▶ [Collected data]:
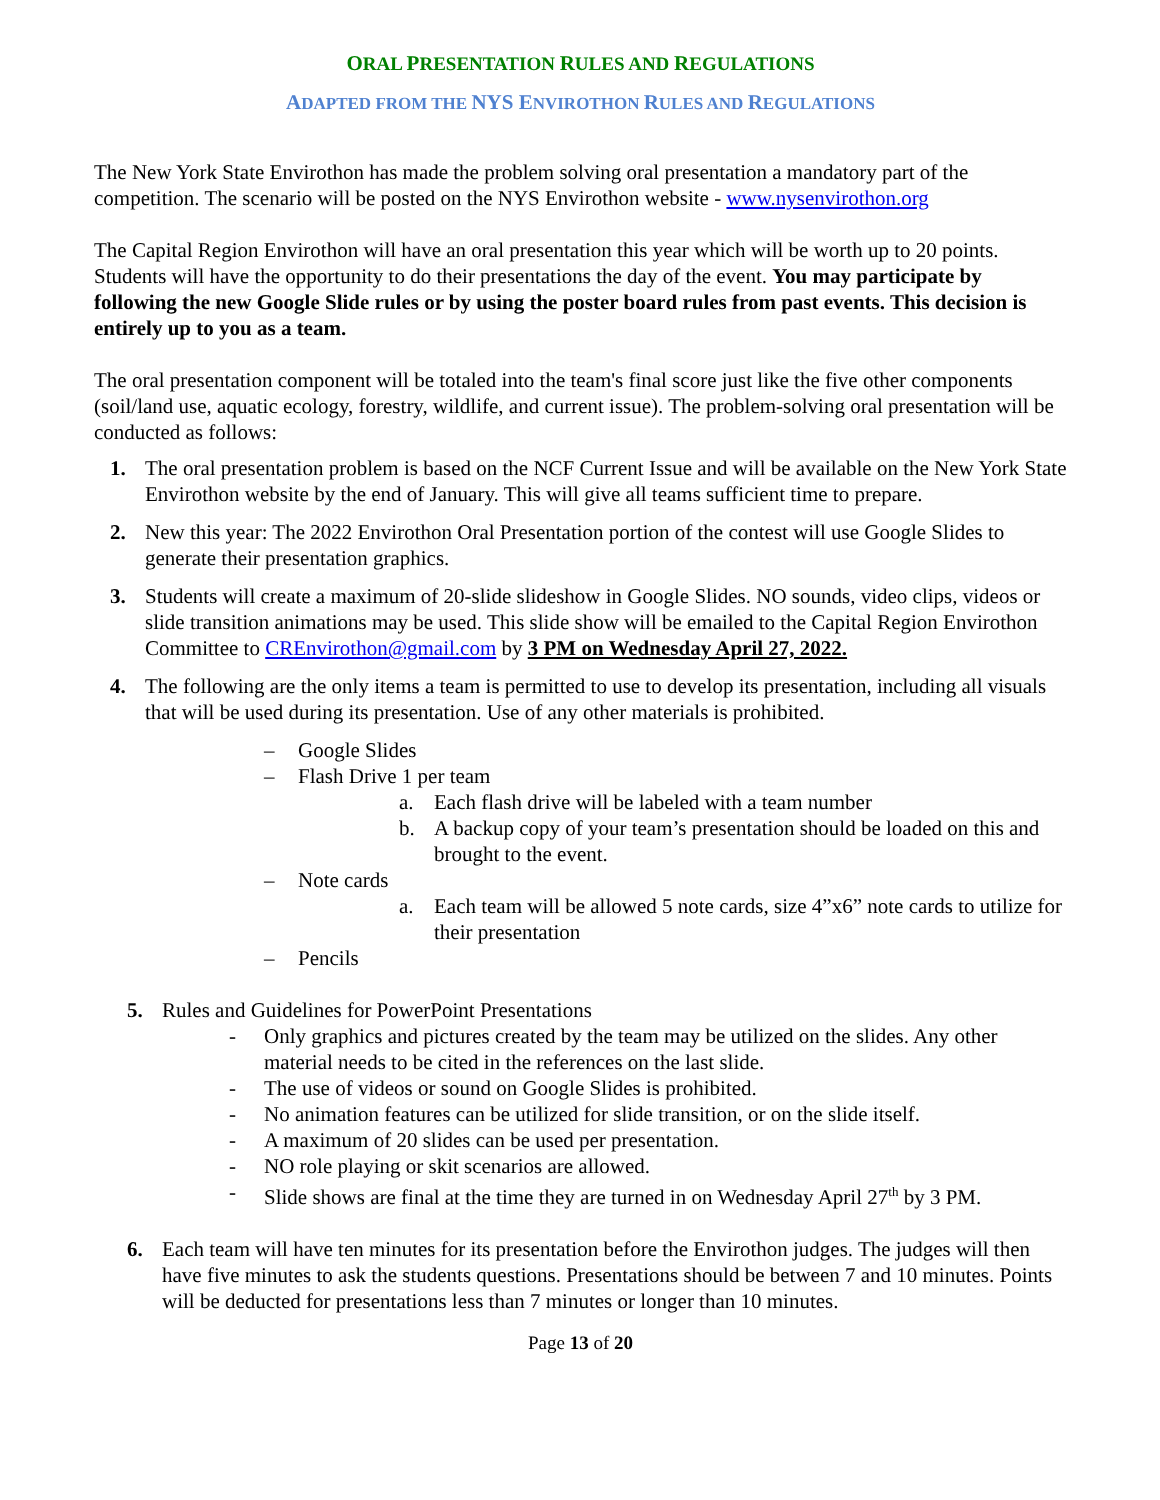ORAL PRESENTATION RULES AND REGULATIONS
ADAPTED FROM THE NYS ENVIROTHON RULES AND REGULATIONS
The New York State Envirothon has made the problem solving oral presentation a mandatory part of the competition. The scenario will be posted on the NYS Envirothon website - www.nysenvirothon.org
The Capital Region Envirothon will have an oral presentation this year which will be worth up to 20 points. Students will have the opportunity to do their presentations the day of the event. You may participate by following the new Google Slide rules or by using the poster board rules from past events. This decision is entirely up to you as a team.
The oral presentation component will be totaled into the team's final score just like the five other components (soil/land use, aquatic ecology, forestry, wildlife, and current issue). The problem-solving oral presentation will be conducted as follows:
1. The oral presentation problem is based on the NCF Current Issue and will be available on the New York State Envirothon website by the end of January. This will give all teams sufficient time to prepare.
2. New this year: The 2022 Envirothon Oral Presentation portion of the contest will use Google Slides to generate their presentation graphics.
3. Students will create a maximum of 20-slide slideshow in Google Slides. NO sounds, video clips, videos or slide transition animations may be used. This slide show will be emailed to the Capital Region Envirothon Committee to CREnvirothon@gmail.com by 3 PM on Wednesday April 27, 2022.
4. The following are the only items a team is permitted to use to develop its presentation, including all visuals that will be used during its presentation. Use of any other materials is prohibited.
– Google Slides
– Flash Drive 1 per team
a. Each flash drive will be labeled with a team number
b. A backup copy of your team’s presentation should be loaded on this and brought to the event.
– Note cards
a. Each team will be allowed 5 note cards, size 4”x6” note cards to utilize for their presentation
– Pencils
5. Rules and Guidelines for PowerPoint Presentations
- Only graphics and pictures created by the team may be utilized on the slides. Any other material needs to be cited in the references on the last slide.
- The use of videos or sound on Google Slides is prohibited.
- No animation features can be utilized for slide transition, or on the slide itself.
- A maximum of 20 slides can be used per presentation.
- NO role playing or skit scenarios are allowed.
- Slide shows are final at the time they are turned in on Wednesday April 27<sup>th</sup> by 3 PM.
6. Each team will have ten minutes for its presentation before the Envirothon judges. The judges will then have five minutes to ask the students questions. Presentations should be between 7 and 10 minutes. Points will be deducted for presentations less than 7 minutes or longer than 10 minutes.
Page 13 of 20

* * *

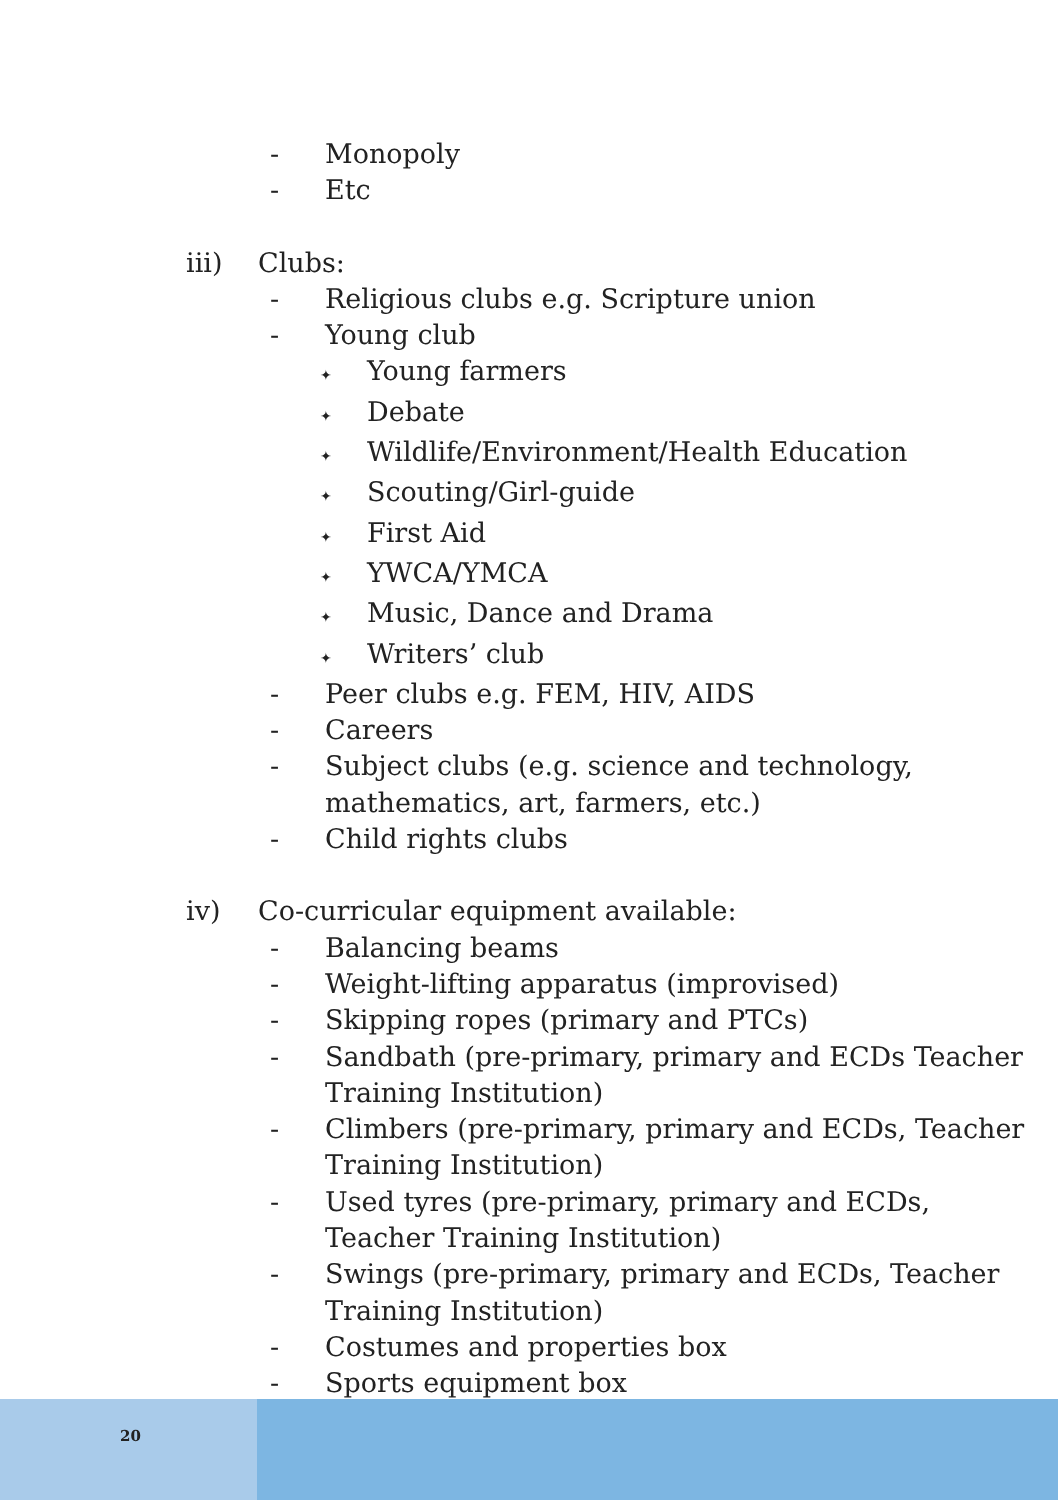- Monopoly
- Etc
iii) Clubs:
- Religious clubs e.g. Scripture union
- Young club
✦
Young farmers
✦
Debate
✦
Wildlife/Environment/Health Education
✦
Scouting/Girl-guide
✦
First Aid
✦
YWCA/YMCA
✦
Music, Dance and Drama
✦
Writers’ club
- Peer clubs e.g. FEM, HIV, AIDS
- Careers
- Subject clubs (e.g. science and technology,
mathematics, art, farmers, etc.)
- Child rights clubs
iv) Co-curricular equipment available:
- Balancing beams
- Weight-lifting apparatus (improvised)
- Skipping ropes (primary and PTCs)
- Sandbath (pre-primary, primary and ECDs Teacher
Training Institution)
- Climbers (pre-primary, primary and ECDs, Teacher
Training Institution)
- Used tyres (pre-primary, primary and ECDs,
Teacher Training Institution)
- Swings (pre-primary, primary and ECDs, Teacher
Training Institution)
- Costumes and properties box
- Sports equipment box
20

---

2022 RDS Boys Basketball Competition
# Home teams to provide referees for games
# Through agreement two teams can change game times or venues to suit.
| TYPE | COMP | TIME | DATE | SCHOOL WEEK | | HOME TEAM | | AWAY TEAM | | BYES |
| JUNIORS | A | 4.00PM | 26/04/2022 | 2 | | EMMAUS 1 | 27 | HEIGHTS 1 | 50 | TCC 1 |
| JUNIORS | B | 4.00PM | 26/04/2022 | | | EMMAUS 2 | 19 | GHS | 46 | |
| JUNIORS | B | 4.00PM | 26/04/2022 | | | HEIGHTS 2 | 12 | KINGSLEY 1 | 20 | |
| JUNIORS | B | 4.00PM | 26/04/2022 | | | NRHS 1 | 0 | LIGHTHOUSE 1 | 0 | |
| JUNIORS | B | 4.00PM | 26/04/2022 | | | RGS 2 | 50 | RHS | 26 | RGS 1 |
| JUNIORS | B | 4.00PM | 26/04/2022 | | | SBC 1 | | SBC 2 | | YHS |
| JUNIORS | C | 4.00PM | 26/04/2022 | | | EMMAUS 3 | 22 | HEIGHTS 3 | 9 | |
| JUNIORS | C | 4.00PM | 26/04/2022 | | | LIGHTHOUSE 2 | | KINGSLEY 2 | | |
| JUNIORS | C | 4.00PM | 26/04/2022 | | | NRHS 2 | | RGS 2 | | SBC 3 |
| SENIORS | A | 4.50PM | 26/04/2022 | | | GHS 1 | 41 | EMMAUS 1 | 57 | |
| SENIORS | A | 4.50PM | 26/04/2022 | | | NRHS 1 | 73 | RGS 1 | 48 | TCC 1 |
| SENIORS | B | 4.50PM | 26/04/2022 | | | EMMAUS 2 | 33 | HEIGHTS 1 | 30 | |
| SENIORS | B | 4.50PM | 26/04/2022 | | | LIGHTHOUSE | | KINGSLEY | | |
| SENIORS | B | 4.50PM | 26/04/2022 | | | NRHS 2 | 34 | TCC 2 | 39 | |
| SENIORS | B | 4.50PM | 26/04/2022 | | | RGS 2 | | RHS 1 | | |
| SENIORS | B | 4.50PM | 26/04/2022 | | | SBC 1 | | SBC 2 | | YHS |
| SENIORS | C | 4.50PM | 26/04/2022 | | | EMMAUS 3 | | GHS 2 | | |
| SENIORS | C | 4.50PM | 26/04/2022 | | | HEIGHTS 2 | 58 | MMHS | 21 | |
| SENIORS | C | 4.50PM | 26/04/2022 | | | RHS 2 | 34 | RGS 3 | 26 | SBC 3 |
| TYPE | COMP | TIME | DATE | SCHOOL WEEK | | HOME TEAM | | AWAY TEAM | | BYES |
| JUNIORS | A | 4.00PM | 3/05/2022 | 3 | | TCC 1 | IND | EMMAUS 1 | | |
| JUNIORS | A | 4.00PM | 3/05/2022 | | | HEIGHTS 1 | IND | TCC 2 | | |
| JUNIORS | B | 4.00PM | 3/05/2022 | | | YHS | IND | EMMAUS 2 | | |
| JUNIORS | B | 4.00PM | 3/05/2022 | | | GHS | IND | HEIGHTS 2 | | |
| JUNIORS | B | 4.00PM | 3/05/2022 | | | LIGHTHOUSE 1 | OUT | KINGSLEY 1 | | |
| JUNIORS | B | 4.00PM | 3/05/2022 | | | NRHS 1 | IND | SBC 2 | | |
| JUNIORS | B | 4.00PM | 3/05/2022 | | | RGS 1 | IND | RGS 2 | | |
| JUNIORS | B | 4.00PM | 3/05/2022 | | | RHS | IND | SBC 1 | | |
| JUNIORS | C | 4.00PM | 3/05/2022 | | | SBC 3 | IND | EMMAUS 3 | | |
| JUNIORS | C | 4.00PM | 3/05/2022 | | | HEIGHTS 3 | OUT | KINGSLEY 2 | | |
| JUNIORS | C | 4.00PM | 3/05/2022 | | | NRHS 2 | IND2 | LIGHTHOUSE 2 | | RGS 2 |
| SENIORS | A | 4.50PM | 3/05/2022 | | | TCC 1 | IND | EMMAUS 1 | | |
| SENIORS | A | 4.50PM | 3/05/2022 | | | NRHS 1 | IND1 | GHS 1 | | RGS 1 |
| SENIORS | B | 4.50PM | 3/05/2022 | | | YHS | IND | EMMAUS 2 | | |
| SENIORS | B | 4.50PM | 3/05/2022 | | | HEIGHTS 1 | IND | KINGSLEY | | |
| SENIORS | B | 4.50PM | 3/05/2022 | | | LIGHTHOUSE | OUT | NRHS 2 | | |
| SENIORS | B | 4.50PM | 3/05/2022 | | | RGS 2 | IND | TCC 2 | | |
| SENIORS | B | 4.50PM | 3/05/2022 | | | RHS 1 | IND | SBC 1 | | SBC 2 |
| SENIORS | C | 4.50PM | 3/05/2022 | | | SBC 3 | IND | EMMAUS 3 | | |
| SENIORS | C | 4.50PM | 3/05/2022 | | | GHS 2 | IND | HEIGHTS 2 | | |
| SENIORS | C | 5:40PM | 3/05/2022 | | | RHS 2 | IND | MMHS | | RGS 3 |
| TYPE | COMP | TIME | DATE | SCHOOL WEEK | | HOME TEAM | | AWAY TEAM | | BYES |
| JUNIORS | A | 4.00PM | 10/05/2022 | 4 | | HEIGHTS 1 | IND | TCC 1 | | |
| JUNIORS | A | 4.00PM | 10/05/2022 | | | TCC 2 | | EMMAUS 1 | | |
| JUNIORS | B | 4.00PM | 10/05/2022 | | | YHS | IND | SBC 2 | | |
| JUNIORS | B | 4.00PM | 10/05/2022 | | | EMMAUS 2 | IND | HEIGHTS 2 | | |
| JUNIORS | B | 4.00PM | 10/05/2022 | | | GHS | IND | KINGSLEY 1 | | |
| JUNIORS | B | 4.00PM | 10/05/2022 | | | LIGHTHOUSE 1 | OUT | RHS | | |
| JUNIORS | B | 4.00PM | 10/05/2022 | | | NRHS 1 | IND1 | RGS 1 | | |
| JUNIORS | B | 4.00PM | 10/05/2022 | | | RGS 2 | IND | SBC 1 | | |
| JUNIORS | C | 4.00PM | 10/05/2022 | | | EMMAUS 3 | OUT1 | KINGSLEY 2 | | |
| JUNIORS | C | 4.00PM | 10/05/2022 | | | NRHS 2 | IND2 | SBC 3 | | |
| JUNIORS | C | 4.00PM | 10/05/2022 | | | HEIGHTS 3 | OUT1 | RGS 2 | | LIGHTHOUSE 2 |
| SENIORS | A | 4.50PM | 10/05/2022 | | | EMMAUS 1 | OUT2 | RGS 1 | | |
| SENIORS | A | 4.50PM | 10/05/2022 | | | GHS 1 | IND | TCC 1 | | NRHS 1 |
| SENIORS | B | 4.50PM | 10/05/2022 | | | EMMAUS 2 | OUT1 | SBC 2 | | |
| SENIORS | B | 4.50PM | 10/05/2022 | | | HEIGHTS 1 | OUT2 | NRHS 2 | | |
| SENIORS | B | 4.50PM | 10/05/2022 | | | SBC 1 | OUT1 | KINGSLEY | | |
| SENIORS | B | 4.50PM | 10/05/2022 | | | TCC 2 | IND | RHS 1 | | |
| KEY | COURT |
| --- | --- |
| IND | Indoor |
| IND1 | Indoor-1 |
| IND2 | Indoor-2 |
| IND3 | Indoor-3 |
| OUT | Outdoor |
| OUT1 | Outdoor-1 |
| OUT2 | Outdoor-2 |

▶ [EXERCISE DIRECTIONS]: Within these entries, output exactly the lines starting at the one with "ORAL PRESENTATION RULES AND REGULATIONS" and finishing at the one with "The New York State Envirothon has". Leave pictures out of the output.

▶ [EXERCISE RESULT]:
ORAL PRESENTATION RULES AND REGULATIONS
ADAPTED FROM THE NYS ENVIROTHON RULES AND REGULATIONS
The New York State Envirothon has made the problem solving oral presentation a mandatory part of the competition. The scenario will be posted on the NYS Envirothon website - www.nysenvirothon.org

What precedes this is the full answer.